Texto fornecido:
Por Caio Henrique Lopes Ramiro
Em primeiro lugar, importa considerar que já apresentamos neste espaço ensaio dedicado a Hiroshima, que tinha a pretensão de meditar acerca de nossa forma de vida em alguma medida aproximada da proposta filosófica de Günther Anders, significa dizer, teríamos de considerar a bomba atômica e o acontecimento do dia 6 de agosto de 1945 no Japão como genuínos temas de reflexão filosófica em perspectiva ética.
Neste ensaio o objetivo se coloca mais nos trilhos de uma apresentação e sugestão leitura. Dessa forma, a perspectiva é de dar notícia do livro de Takashi Morita, a saber: A última mensagem de Hiroshima, publicado pela editora Universo dos Livros, no ano de 2020.
O autor é um sobrevivente dos horrores da Segunda Guerra Mundial e, talvez, conhecer sua trajetória se torne ainda mais importante no tempo em que há certa dose de espetacularização, pela via cinematográfica da indústria cultural estadunidense, da figura de Julius Robert Oppenheimer.
Não interessa aqui uma análise do filme lançado no ano de 2023, bastando registrar que em alguma medida o filme colabora para colocar no horizonte a necessidade de uma reflexão crítica sobre os acontecimentos no Japão e, em especial, um necessário repensar o papel dos Estados Unidos da América no fim do segundo conflito planetário.

[Registros de dados]

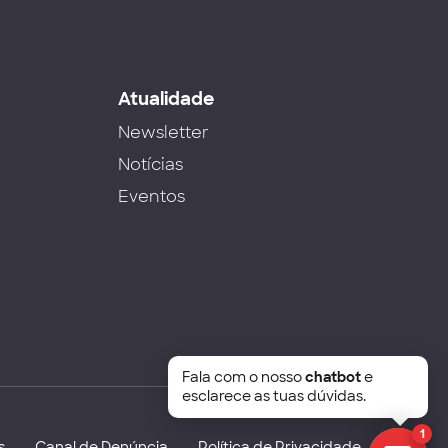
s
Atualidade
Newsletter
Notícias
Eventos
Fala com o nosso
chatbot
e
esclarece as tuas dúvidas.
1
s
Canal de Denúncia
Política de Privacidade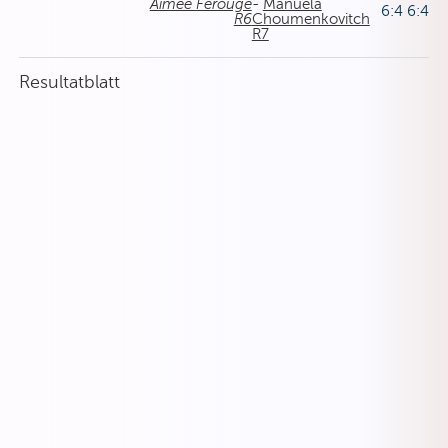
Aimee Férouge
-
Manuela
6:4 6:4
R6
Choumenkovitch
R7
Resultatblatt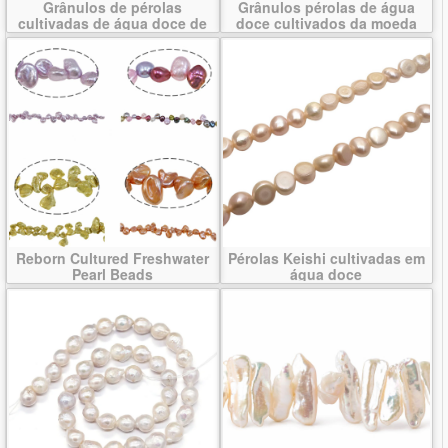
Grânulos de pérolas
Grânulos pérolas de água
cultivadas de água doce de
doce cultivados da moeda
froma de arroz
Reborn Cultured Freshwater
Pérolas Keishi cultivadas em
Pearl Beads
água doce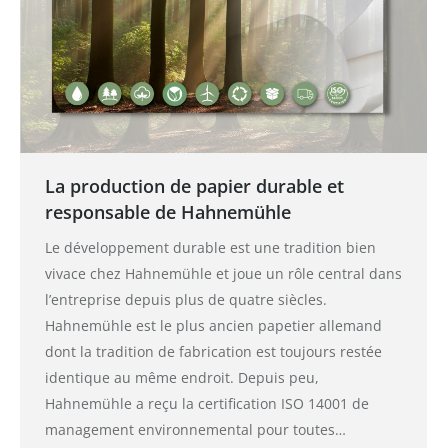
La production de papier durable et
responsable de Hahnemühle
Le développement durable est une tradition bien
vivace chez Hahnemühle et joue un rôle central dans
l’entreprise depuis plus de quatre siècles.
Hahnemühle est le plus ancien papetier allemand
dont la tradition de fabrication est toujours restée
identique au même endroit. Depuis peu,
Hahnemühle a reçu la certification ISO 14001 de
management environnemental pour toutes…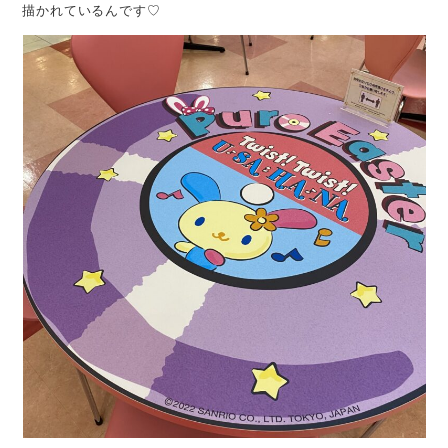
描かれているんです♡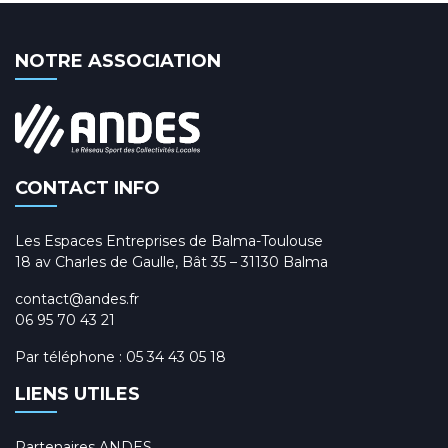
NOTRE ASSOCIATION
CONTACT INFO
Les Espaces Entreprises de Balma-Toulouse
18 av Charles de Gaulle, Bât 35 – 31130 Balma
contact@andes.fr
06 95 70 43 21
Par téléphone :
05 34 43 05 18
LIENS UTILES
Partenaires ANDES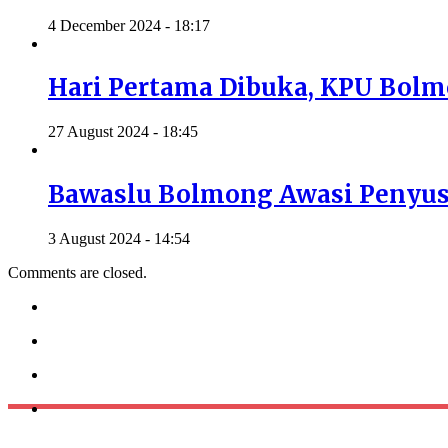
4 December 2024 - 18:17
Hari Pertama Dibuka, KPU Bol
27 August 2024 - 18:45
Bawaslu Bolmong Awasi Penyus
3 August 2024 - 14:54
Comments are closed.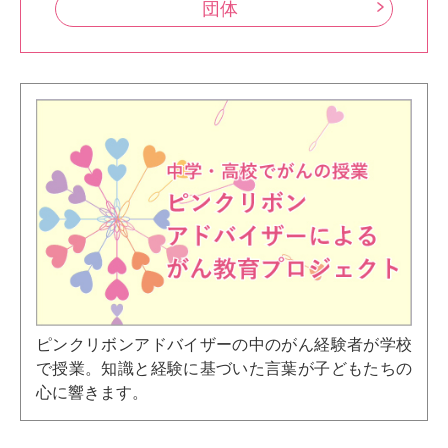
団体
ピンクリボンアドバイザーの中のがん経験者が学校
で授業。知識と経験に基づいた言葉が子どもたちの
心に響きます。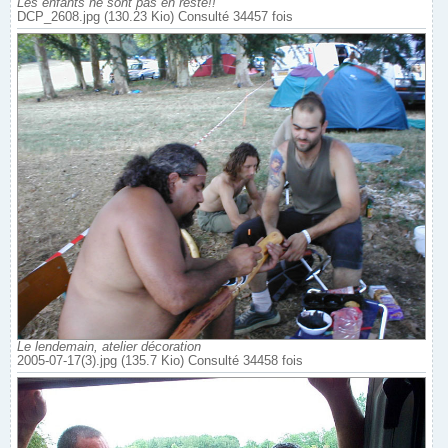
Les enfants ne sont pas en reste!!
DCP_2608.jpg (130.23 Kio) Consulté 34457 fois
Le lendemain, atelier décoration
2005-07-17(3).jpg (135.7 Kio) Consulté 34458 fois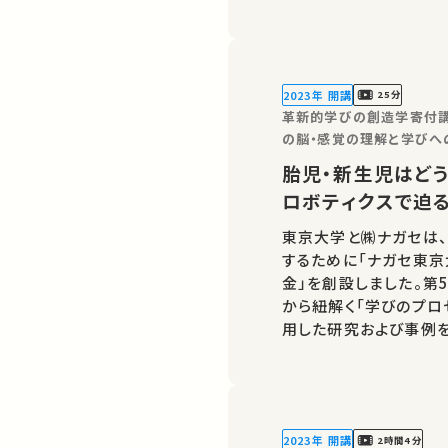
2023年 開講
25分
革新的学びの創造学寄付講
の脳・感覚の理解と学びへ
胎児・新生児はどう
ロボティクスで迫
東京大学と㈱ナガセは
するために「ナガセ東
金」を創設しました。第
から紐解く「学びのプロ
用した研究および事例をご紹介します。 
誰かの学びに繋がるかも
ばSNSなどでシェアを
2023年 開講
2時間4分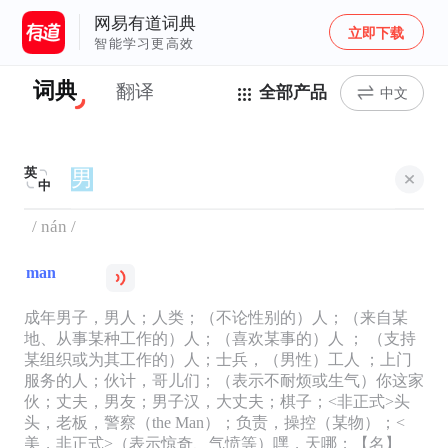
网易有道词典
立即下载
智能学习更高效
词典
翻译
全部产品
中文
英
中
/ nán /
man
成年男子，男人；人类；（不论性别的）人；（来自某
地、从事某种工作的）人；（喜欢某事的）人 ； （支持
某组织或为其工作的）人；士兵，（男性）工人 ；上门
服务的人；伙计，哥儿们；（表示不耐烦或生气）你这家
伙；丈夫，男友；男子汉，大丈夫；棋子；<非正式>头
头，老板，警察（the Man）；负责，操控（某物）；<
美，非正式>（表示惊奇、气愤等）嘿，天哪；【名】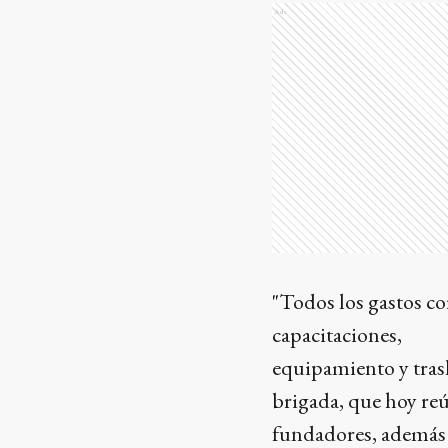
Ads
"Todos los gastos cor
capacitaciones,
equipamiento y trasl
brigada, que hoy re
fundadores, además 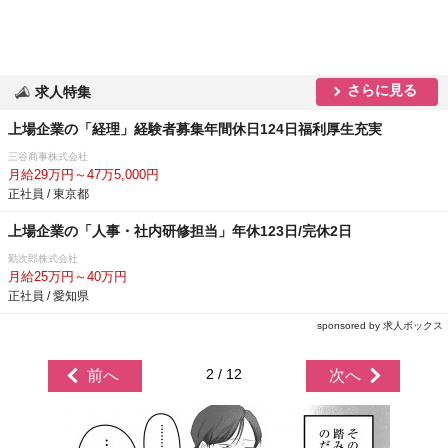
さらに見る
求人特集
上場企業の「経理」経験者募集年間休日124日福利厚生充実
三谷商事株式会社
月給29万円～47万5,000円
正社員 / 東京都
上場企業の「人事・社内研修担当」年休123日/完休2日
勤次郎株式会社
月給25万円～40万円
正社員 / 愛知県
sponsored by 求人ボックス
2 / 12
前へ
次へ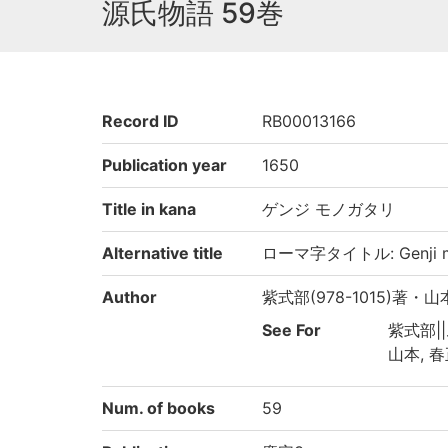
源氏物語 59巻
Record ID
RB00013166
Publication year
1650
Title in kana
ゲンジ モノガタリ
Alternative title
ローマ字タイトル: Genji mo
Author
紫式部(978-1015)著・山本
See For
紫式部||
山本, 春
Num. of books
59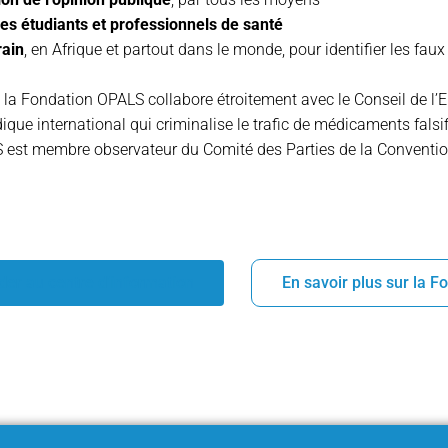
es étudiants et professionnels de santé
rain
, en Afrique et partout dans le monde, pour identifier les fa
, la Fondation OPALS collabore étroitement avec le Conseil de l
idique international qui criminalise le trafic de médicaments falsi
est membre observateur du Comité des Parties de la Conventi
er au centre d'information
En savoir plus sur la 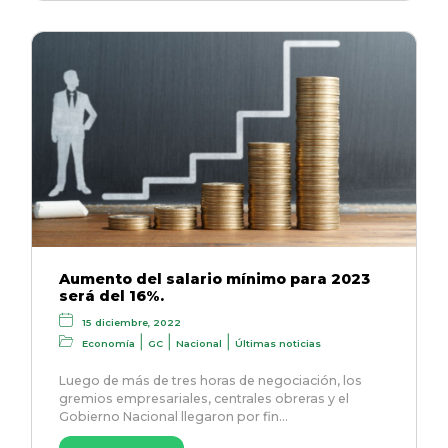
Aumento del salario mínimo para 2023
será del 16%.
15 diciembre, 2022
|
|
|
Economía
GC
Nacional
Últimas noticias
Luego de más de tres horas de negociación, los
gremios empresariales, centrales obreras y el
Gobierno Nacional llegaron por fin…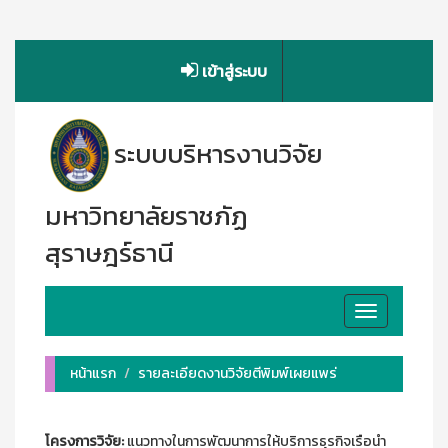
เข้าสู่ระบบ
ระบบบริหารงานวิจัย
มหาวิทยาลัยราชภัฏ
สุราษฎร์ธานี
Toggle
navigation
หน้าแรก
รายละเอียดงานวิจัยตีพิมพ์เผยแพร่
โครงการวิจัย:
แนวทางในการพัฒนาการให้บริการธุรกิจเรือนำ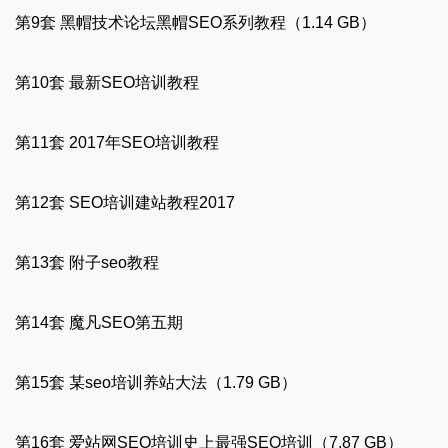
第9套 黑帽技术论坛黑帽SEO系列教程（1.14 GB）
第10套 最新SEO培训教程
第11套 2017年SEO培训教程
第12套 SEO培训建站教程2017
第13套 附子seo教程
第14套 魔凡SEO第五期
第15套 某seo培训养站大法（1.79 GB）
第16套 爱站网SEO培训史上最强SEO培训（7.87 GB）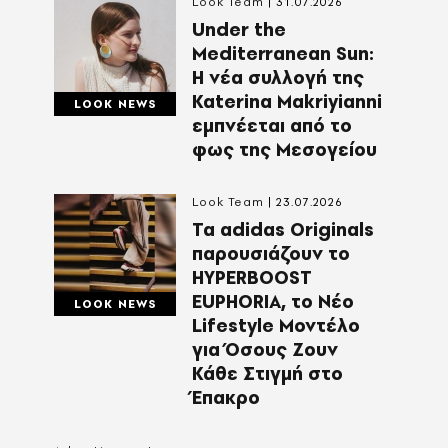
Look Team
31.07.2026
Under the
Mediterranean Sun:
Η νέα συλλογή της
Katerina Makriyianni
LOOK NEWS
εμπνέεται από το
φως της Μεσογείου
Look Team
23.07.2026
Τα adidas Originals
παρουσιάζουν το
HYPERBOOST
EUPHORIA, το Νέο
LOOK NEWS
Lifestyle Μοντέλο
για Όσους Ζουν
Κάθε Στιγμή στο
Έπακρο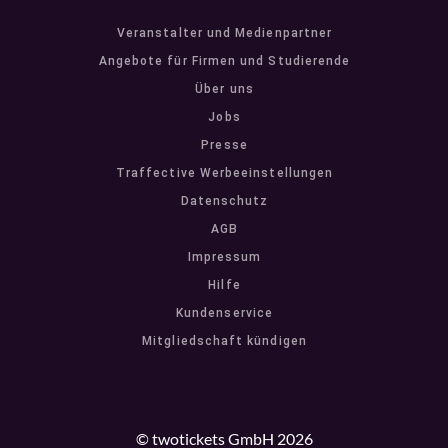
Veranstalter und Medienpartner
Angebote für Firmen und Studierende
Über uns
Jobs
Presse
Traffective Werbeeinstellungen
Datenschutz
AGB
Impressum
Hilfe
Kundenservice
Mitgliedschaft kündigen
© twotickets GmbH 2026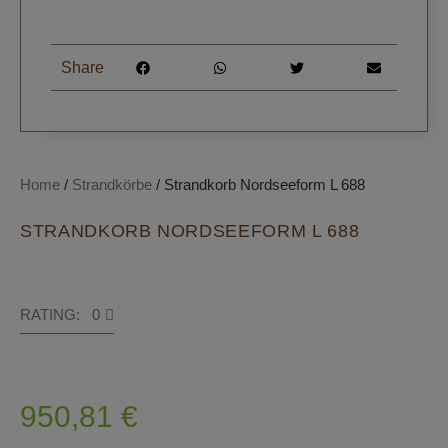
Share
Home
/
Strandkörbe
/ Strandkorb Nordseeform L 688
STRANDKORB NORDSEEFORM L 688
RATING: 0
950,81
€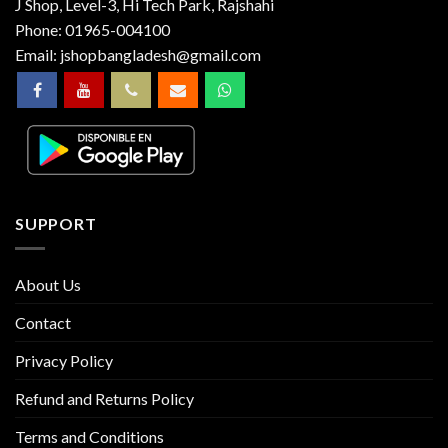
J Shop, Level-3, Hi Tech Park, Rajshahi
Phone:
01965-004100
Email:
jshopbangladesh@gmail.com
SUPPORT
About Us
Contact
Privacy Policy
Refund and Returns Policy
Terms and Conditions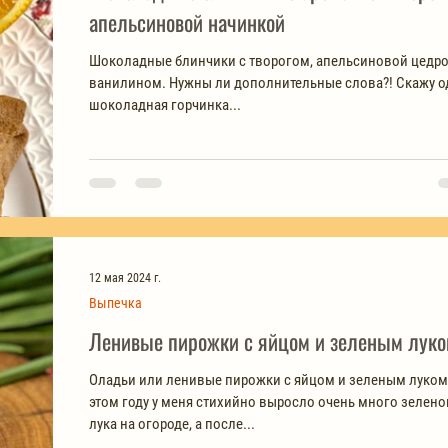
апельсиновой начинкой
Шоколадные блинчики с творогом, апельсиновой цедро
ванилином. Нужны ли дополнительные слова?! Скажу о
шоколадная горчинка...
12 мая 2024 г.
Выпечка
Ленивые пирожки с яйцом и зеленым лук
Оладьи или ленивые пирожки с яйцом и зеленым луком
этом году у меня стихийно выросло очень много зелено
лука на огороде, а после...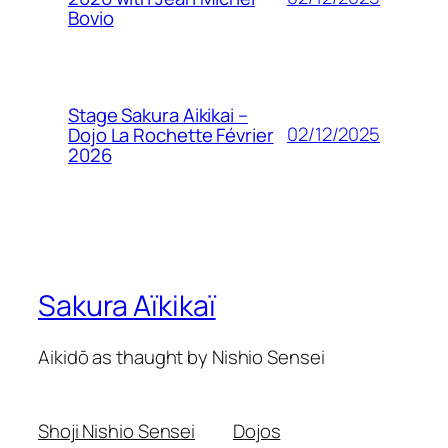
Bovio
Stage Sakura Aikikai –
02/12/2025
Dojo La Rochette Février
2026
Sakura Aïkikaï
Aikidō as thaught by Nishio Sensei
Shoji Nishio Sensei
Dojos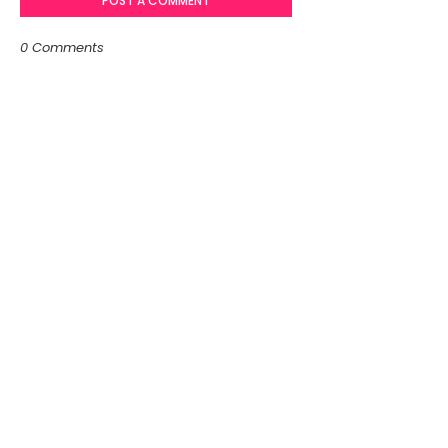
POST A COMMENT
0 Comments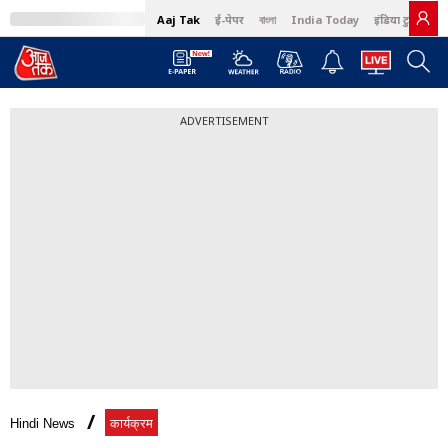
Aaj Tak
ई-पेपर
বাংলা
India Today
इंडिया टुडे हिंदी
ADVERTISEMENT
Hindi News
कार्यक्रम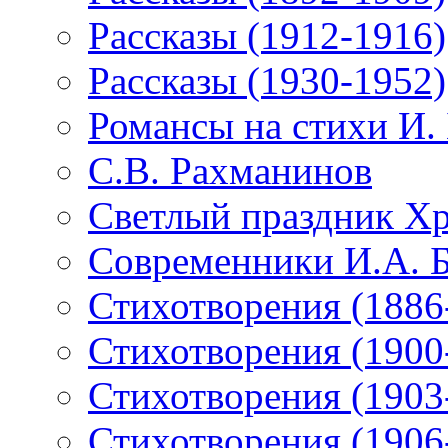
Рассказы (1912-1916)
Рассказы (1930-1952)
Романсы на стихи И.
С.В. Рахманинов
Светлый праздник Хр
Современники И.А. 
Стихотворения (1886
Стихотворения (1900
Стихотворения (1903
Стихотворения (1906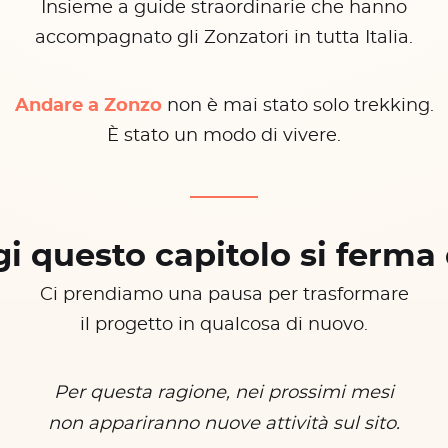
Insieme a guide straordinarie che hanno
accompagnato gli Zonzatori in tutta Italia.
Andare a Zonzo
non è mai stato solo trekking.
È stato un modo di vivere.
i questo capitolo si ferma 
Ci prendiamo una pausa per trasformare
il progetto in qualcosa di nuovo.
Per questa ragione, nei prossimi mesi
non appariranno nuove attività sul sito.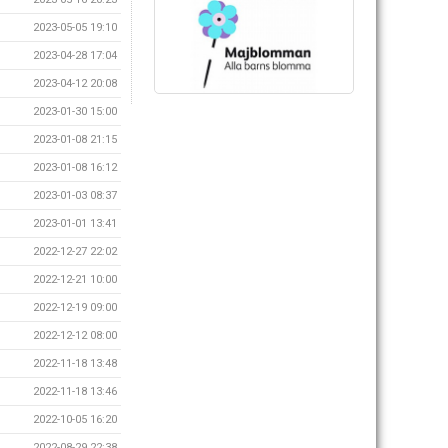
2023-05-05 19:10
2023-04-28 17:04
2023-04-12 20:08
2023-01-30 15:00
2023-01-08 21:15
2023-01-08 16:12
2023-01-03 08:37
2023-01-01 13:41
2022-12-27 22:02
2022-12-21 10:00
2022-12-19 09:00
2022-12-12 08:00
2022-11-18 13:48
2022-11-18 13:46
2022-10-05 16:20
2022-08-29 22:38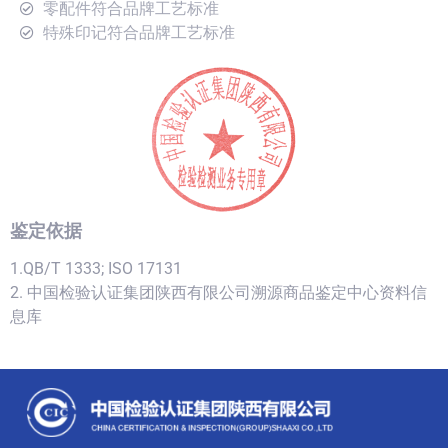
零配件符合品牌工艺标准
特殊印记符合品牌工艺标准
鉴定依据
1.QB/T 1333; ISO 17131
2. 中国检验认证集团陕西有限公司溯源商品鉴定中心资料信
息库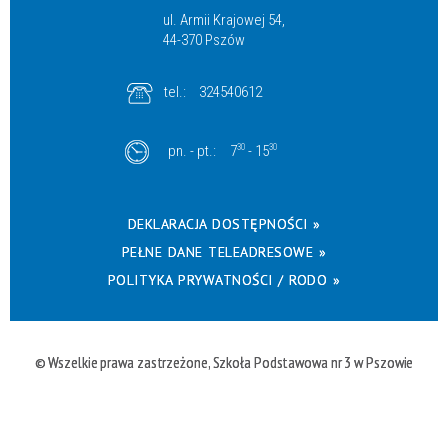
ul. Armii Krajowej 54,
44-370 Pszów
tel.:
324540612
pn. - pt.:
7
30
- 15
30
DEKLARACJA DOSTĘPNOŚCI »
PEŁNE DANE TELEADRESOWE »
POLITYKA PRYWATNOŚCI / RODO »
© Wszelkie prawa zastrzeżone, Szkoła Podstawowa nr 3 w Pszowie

Detalhes da tarefa: Escreva a continuação do ensaio sobre o livro de Takashi Morita, começando logo depois da última frase.

Resposta da tarefa:
O livro de Takashi Morita se inscreve na linha de uma literatura de testemunho, algo como aquela produzida por Primo Levi, autor já mencionado neste espaço. Morita nasceu em Hiroshima no ano de 1924, viveu em um pequeno vilarejo nas proximidades do núcleo urbano desta cidade, uma das vítimas do bombardeio nuclear. Por ofício um relojeiro, contudo, tornou-se integrante da temida e respeitada Kempeitai, a Polícia do Exército Imperial do Japão.
A obra de Morita tem no horizonte um dever de dar testemunho. Por aqui, tomamos de empréstimo o sentido do testemunho dado por Giorgio Agamben, ou seja, Takashi Morita se apresenta como testemunha em um sentido ético forte, na exata medida que se vê em obrigação de falar por aqueles que não podem. Isto é, o testemunho de Morita se mostra como potência que se torna realidade, haja vista a impotência e impossibilidade de fala daqueles que sucumbiram.
Neste sentido, se Auschwitz pode ser compreendida por Agamben como a representação de um ponto de derrocada histórica do sujeito como campo de forças que é atravessado pelas correntes historicamente determinadas da potência e da impotência, em especial no que tange ao poder não ser e do não poder não ser, não parece arbitrário compreender o autor da mensagem de Hiroshima como um sobrevivente cujo testemunho também se coloca na chave da introdução forçada do impossível na realidade.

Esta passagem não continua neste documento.